Il y a peu d'années, sur un site pornographique américain sur Internet j'ai vu affichés les tarifs de recrutements. Ça allait de 25 dollars de l'heure pour poser pour de simples photos de nu jusqu'à 100 dollars de l'heure pour faire de la pornographie. La base de cette industrie est là : c'est l'argent.

Je suis persuadé que de nos jours, c'est faire preuve d'une très grande naïveté qu'imaginer que des enfants n'auront pas l'occasion et la curiosité d'aller voir de la pornographie. Les sites pornographiques sur Internet sont souvent protégés par la simple question : « avez-vous plus ou moins de 18 ans ? ». Si on a plus de 18 ans on clique à gauche et moins de 18 ans on clique à droite... Le fait de donner à visionner de la pornographie aux mineurs est très sévèrement puni. Mais il est extrêmement facile pour un mineur de contourner l'interdiction sans demander d'autorisation, à partir du moment où il peut accéder à un ordinateur qui n'est pas bridé par le contrôle parental.

Évitons de croire très naïvement que grâce à notre vigilance et nos propos un jeune ne verra rien de pornographique avant 18 ans. Sachons l'armer contre l'influence nuisible de celle-ci. Il faut le mettre en garde en lui expliquant d'abord et avant tout que ce qu'on peut apercevoir comme comportements dans les films, photos ou récits pornographiques n'a pratiquement jamais rien à voir avec la réalité des désirs, besoins, plaisirs ou intérêts de chacun.

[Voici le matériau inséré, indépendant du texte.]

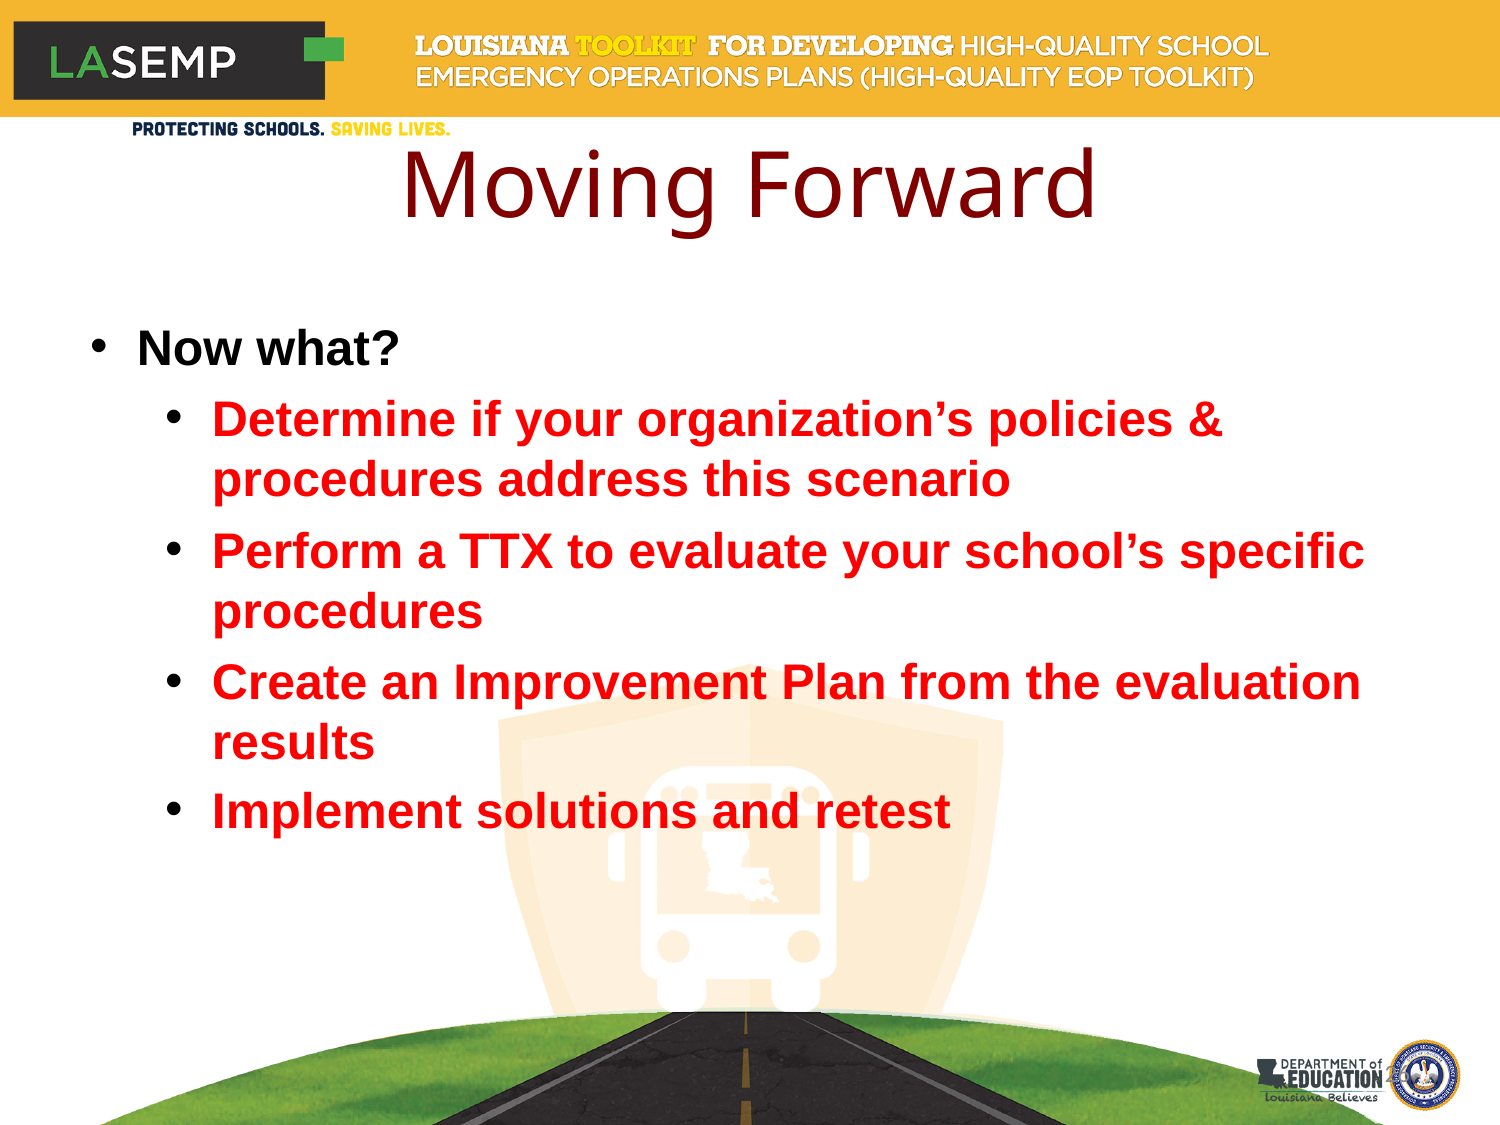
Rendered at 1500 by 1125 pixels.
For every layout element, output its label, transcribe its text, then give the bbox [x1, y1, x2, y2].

list Now what? Determine if your organization’s policies & procedures address this scenario Perform a TTX to evaluate your school’s specific procedures Create an Improvement Plan from the evaluation results Implement solutions and retest [75, 299, 1425, 1043]
title Moving Forward [75, 121, 1425, 241]
slide_number 26 [1074, 1043, 1425, 1103]
picture [0, 0, 1500, 1125]
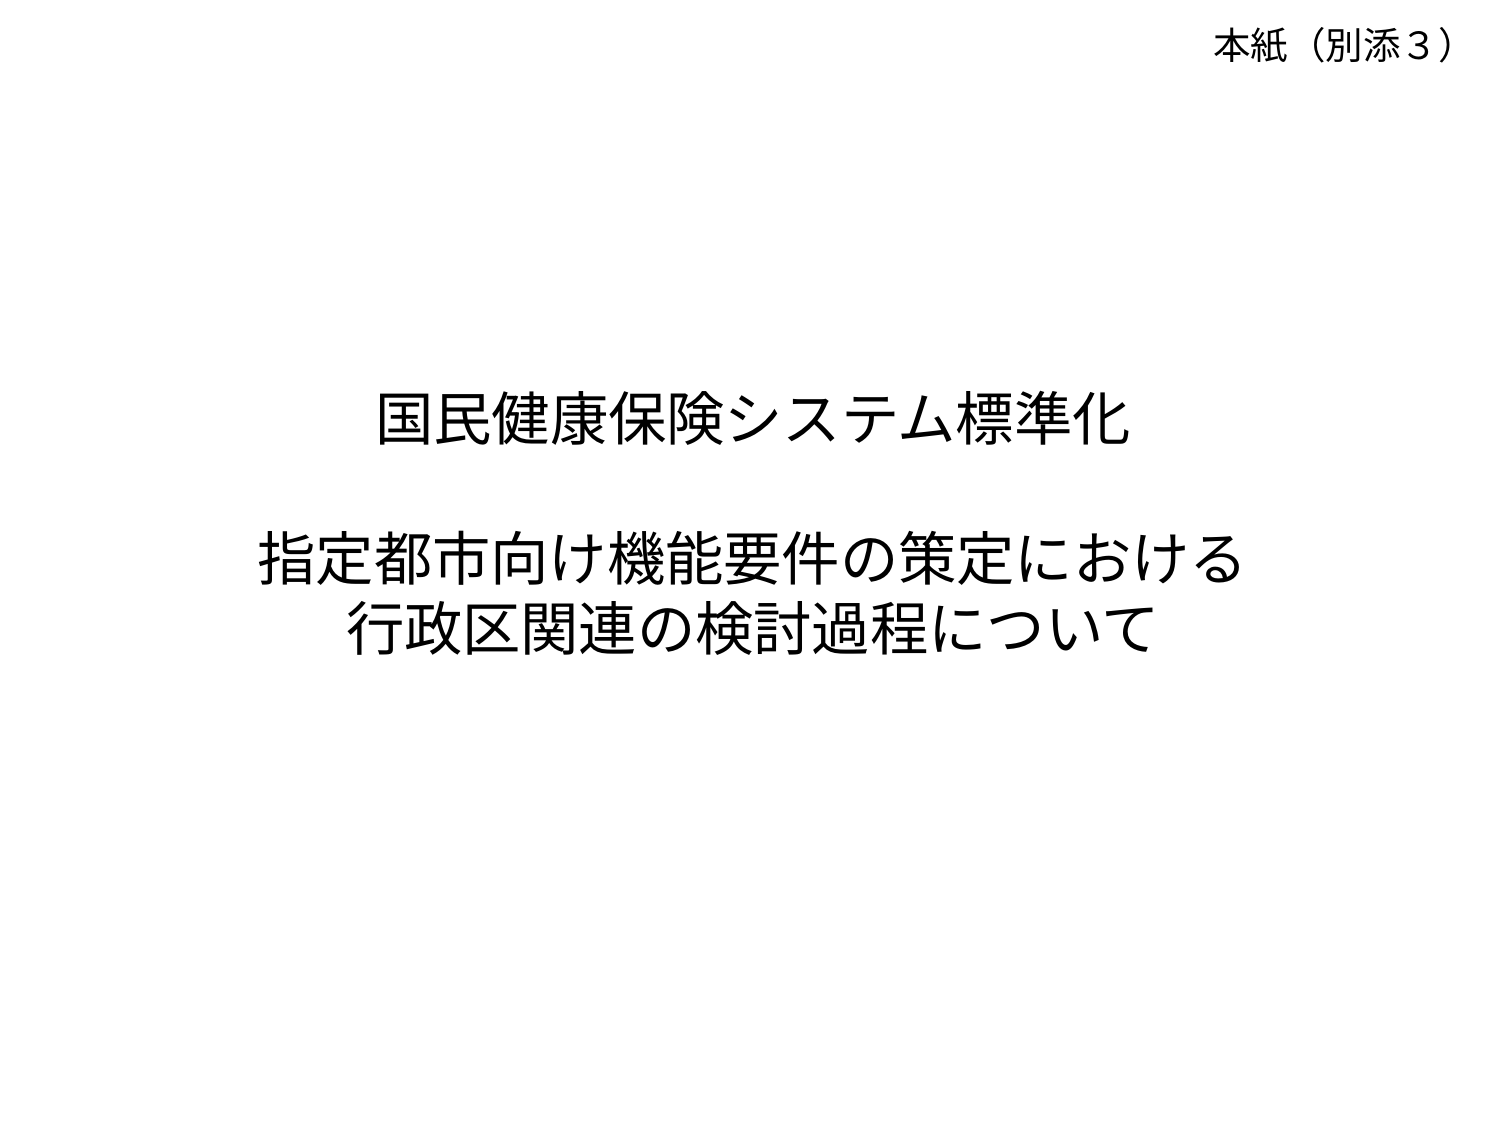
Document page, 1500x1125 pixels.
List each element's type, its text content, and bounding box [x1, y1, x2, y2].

text_box 国民健康保険システム標準化 指定都市向け機能要件の策定における 行政区関連の検討過程について [11, 270, 1494, 774]
text_box 本紙（別添３） [1198, 0, 1494, 89]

Et que la clé pour ne pas se faire avoir est de ne jamais faire ce qu'on n'a pas envie de faire dans le domaine sexuel. Ni d'imposer à un autre ce qu'il n'a pas envie de faire. Et si cela arrive malgré tout, ne pas dramatiser et absolument raconter ce qui nous trouble à au moins une personne de confiance.

Pour le reste dire que le sexe c'est bien et que chacun de nous doit le découvrir par lui-même.

La contraception et la prévention raisonnable des maladies vénériennes complèteront le bagage qui permettra au jeune homme ou à la jeune fille d'affronter avec succès les défis de sa sexualité.

Mais n'oublions jamais de toujours rappeler aux jeunes : la pornographie c'est faux, c'est bidon. C'est au sexe réel ce que les contes de fées sont à la réalité. La mise en scène de fantasmes, des récits fantastiques, de l'imaginaire illustré avec des images qui peuvent exciter et servir à réussir une masturbation mais ne correspondront jamais à la réalité humaine. Qui, elle, est infiniment plus belle, riche et agréable que ces caricatures d'amour réalisées grâce à de l'argent et pour gagner de l'argent. La pornographie, c'est de la prostitution iconographique : des gens s'adonnent au sexe devant une caméra en échange d'argent. Ils vendent leur image sexuelle. Ne cherchons pas à nous en inspirer pour notre vraie vie. Cela reviendrait à prendre comme modèle de l'amour la prostitution.

S'il y a contrainte, peur, appât du gain, ça n'est pas de l'amour. Et le sexe sans au moins un minimum d'amour est un plat fade et sans goût. Quand on invite quelqu'un à déjeuner, cela signifie qu'on le connait au moins un peu. Alors, si c'est vrai pour partager ensemble une table, cela doit aussi être vrai pour partager un lit.

Une condition pour parvenir à l'amour est de rejeter le dressage par la pornographie.